##### SELECTED EXTRACT #####

Gain normalized vs non-normalized K3 movies (.tiff)

Hi

I have a question about the collected data!
I’ve only collected the .mrc type movies with Falcon 3/4 detectors and, recently, I got the gain-normalized K3 tiff movies with EPU

  1. File size
    I found that the Falcon detectors made movies .mrc type with 16-bit/pixel gain-normalized. so for example, 40 frame .mrc data from Falcon has 4096 x 4096 x 40 x 16 bits (~ 1.25 GB, yes I usually get this movie size)

But, I found that the K2 detector makes the .mrc data with 8-bit non-normalized and 32-bit floating points gain-normalized (Movie Compression — RELION documentation)

Is it also the same in K3 gain-normalized (32-bit, mrc) ?

  1. .tiff LZW compression fold on K3

if K2 and K3 store data in the same way, 50 frames gain normalized K3 movie has 4092 x 5760 x 50 x 32 bits (4.39 GB ! in a simple calculation…). And then how .tiff LZW compression make its size ?

##### EXTRACTED ENTRIES #####

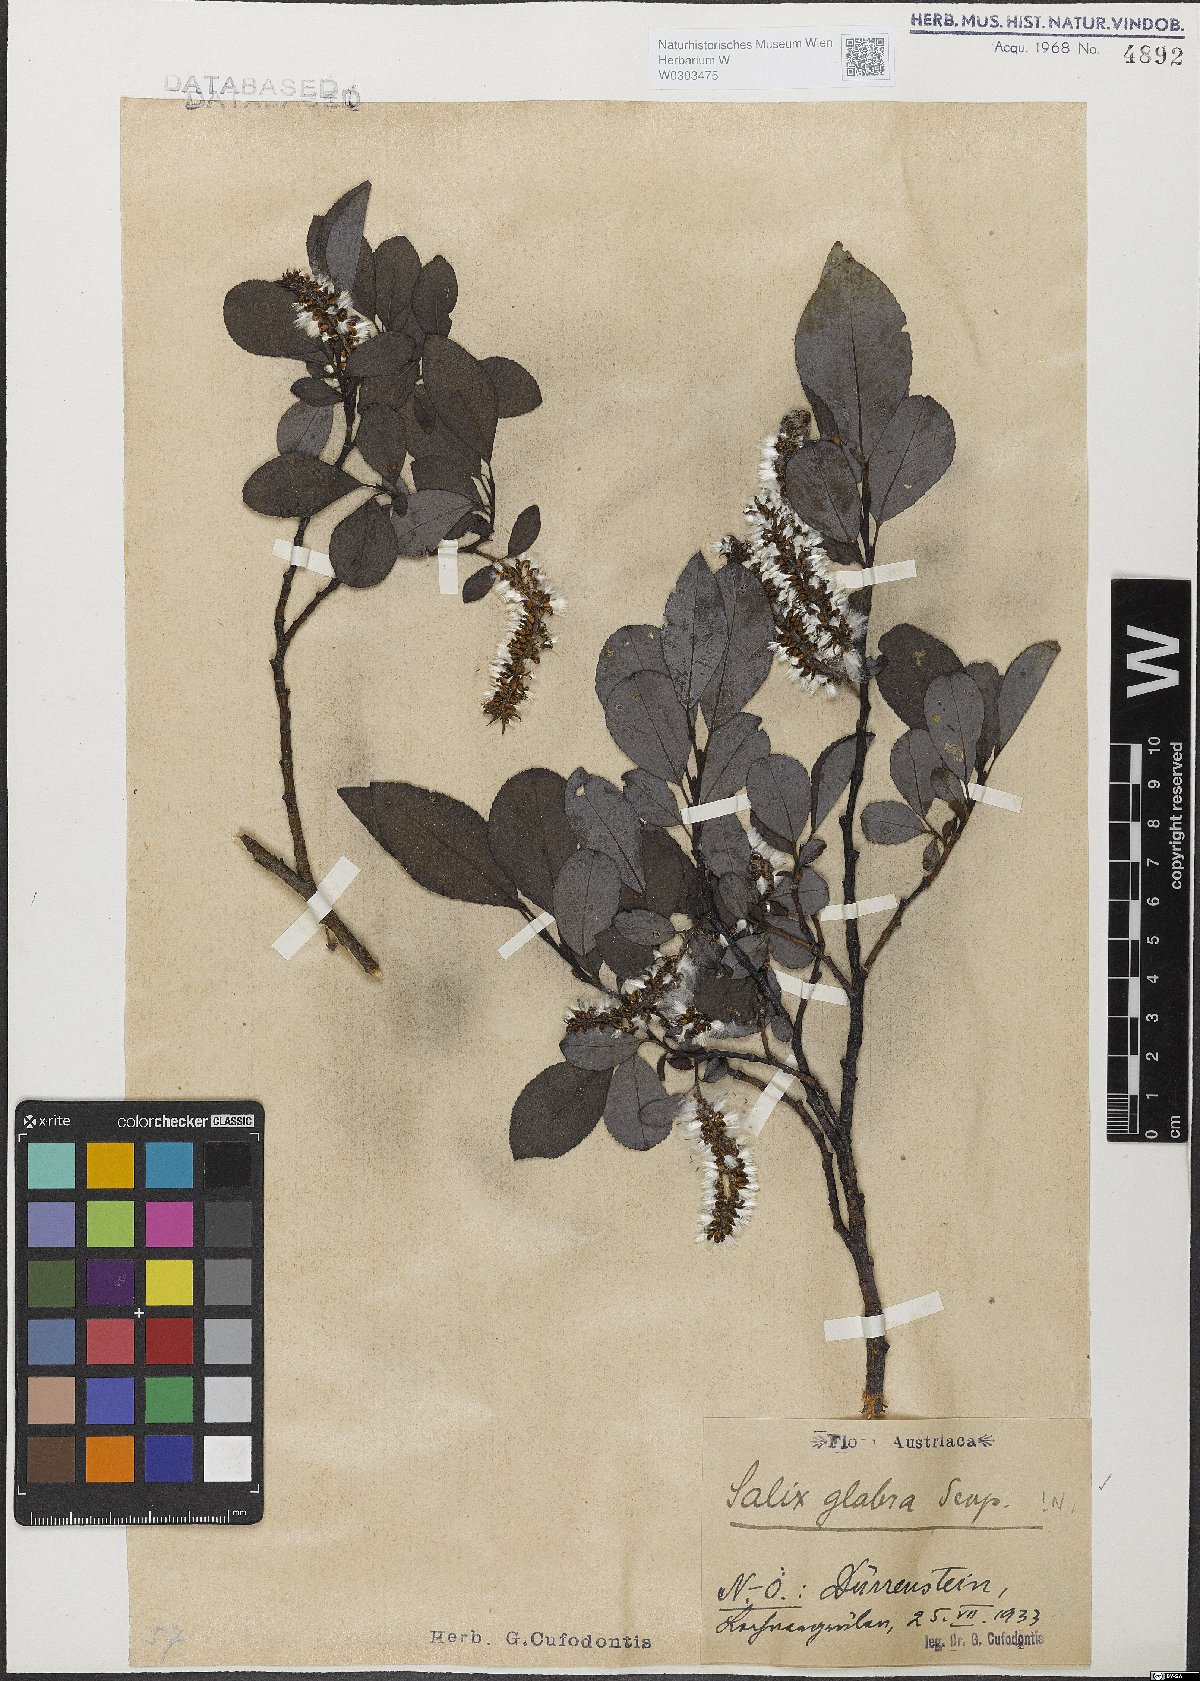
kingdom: Plantae
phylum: Tracheophyta
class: Magnoliopsida
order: Malpighiales
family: Salicaceae
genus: Salix
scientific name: Salix glabra
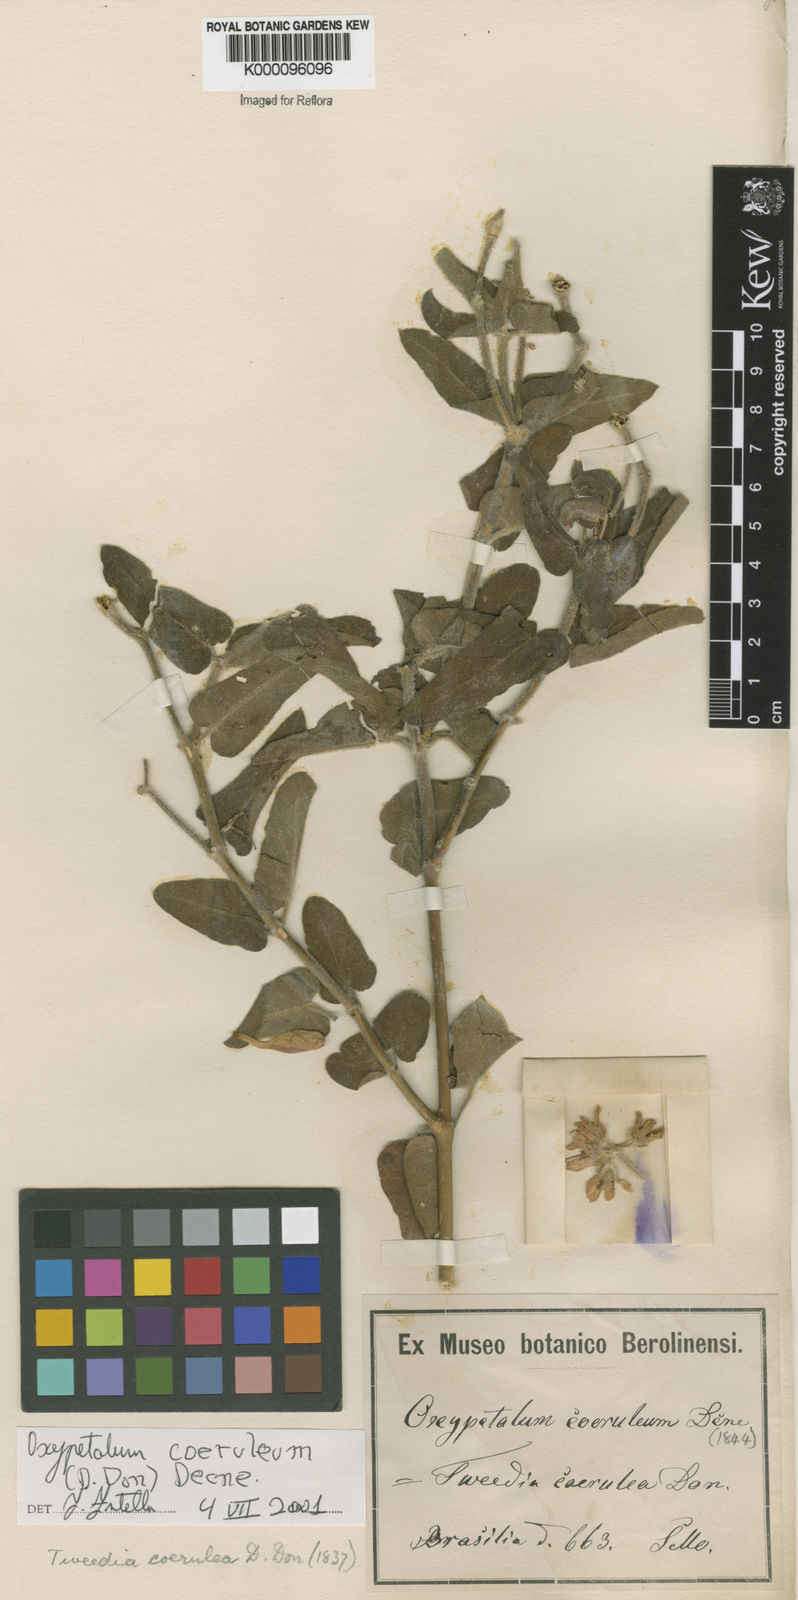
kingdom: Plantae
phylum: Tracheophyta
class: Magnoliopsida
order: Gentianales
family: Apocynaceae
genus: Oxypetalum
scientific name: Oxypetalum coeruleum
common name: Southern star
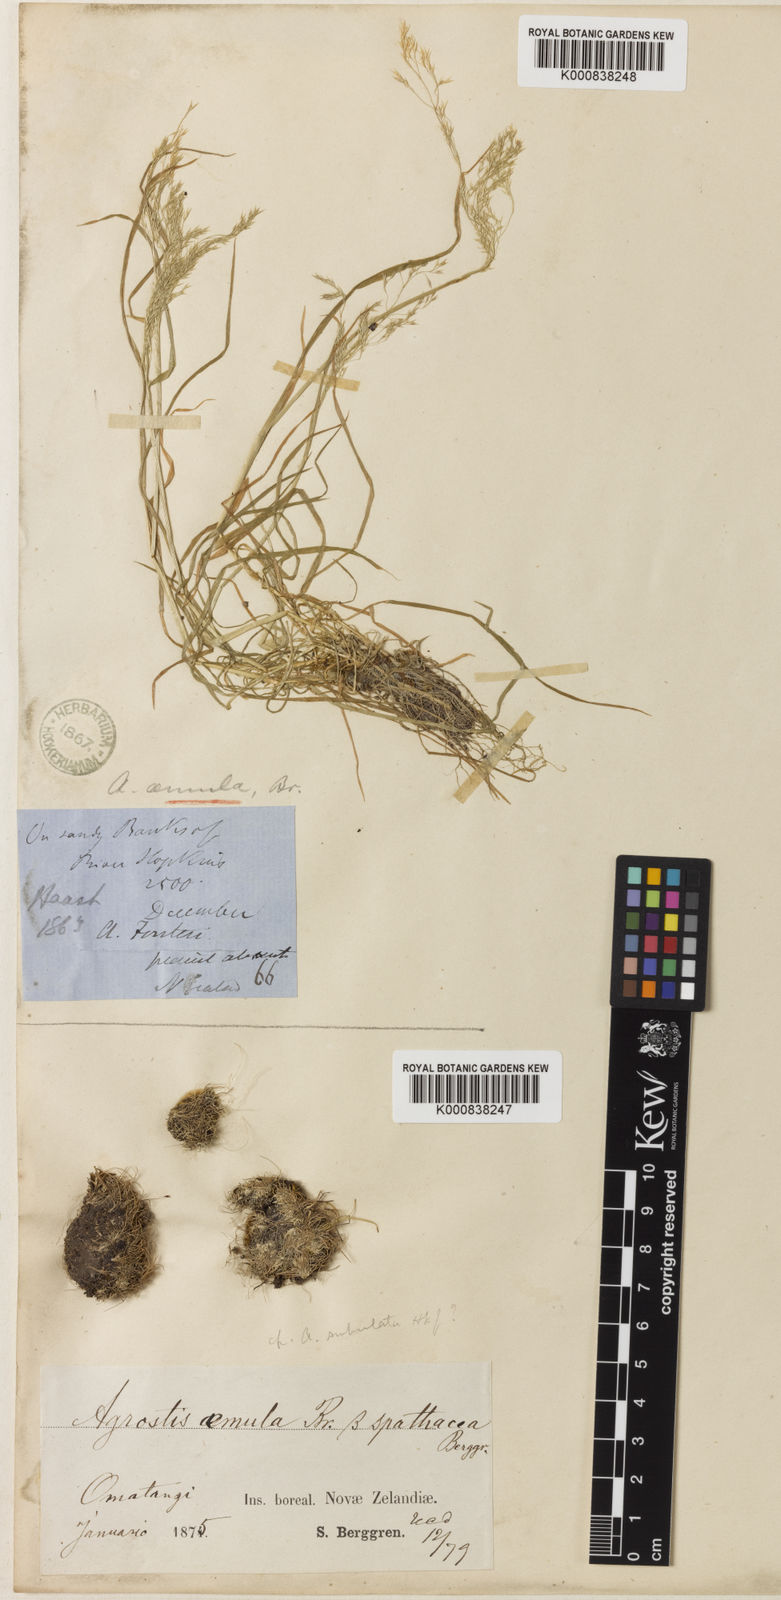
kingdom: Plantae
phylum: Tracheophyta
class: Liliopsida
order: Poales
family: Poaceae
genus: Agrostis
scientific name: Agrostis canina
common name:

#####

• **PROBLEM 1**:
Reproduce word for word the stretch of the forum post on K3 movies from "I’ve only collected" through "(32-bit, mrc) ?".
• **PROBLEM 2**:
Answer these questions using the forum post on K3 movies.
(a) With what software did the writer get the gain-normalized K3 tiff movies?
(b) How many frames are in the Falcon .mrc movie used as an example?
(c) What type of compression does the post name for .tiff files on the K3?
• **PROBLEM 3**:
Pick up the forum post on K3 movies after its last sentence and continue it.
The rows are separate material and have no connection to the forum post on K3 movies.

• **WRITTEN REPLY 1**:
I’ve only collected the .mrc type movies with Falcon 3/4 detectors and, recently, I got the gain-normalized K3 tiff movies with EPU

  1. File size
    I found that the Falcon detectors made movies .mrc type with 16-bit/pixel gain-normalized. so for example, 40 frame .mrc data from Falcon has 4096 x 4096 x 40 x 16 bits (~ 1.25 GB, yes I usually get this movie size)

But, I found that the K2 detector makes the .mrc data with 8-bit non-normalized and 32-bit floating points gain-normalized (Movie Compression — RELION documentation)

Is it also the same in K3 gain-normalized (32-bit, mrc) ?

• **WRITTEN REPLY 2**:
(a) EPU
(b) 40
(c) LZW

• **WRITTEN REPLY 3**:
I got the K3 gain-normalized 50 frames .tiff movie data with ~560 MB file size. Is it ok…?

  1. .dm4 gain-reference

I requested wtih non-gain normalized .tiff movie, and I got the .tiff movies about ~ 240 MB (yes, non-gain normalized K3 .mrc format has 8-bits and about ~25 % ? compression by .tiff, 4092 x 5760 x 50 x 8 bit x 0.25 ~ 270 MB, almost as expected)

Unfortunately, when I put the gain-reference on cryoSPARC movie import (gain file .dm4 to .mrc conversion by eman2) I got this error

I don’t know the exact detector and collection setting because I haven’t operated Titan Krios myself, but I didn’t request and they didn’t use super-resolultion mode.

Could anything else be causing this error?

Thank you!

@Jadyn Is it possible that your gain reference somehow ended up in the higher resolution format?

Yes, you are right @wtempel
I asked about this problem at another Institute, The Gatan K3 system originally creates a gain reference in super-resolution mode. If I obtained the movies in gain-normalized mode with Gatan/EPU, the gain-reference is processed automatically in proper shrinks.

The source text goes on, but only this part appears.